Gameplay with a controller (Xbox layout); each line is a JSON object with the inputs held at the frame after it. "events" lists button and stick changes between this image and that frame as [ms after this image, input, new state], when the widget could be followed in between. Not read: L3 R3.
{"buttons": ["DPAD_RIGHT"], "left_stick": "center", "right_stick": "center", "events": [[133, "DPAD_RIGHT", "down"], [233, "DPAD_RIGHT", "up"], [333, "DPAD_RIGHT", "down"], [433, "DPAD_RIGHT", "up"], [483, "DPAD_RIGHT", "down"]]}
= = = = = = =
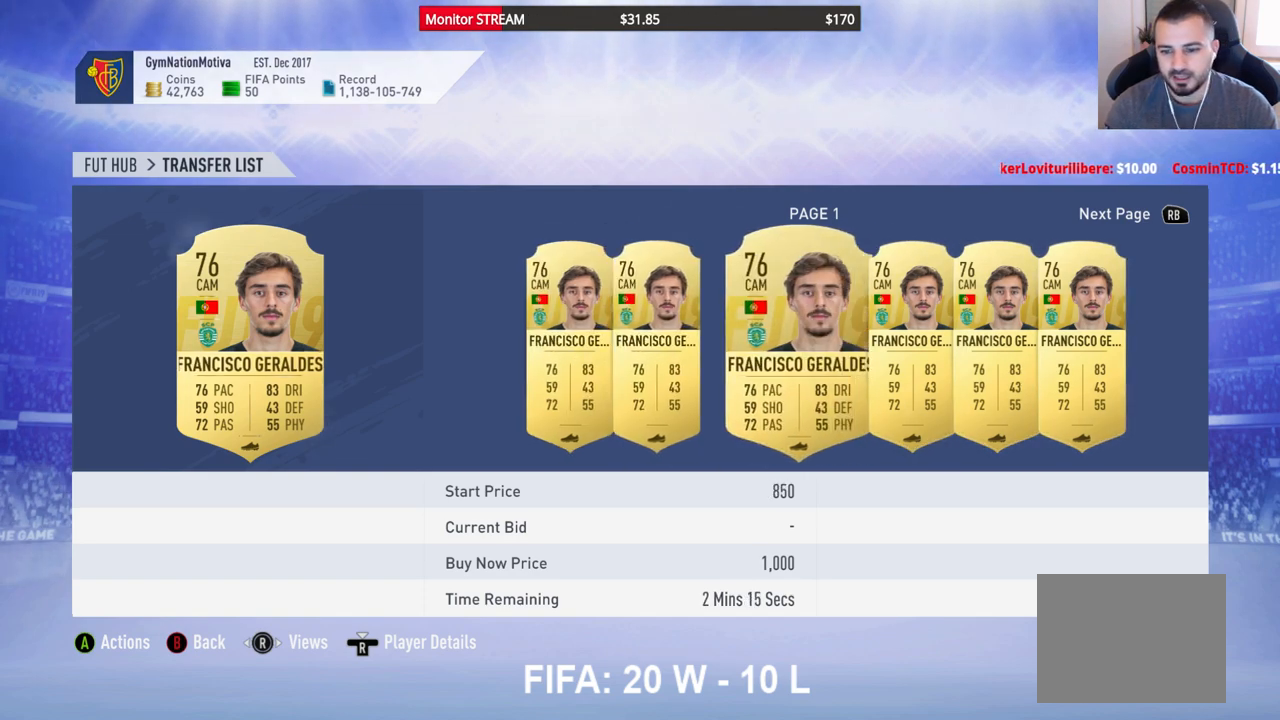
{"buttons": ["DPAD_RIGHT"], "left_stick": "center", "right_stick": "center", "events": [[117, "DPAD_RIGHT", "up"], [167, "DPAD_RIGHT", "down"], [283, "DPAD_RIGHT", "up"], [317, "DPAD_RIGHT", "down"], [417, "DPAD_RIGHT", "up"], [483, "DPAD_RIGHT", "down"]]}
= = = = = = =
Search the listing for the word "buttons". Copy every line in which it occurs.

{"buttons": ["DPAD_RIGHT"], "left_stick": "center", "right_stick": "center", "events": [[133, "DPAD_RIGHT", "down"], [233, "DPAD_RIGHT", "up"], [333, "DPAD_RIGHT", "down"], [433, "DPAD_RIGHT", "up"], [483, "DPAD_RIGHT", "down"]]}
{"buttons": ["DPAD_RIGHT"], "left_stick": "center", "right_stick": "center", "events": [[117, "DPAD_RIGHT", "up"], [167, "DPAD_RIGHT", "down"], [283, "DPAD_RIGHT", "up"], [317, "DPAD_RIGHT", "down"], [417, "DPAD_RIGHT", "up"], [483, "DPAD_RIGHT", "down"]]}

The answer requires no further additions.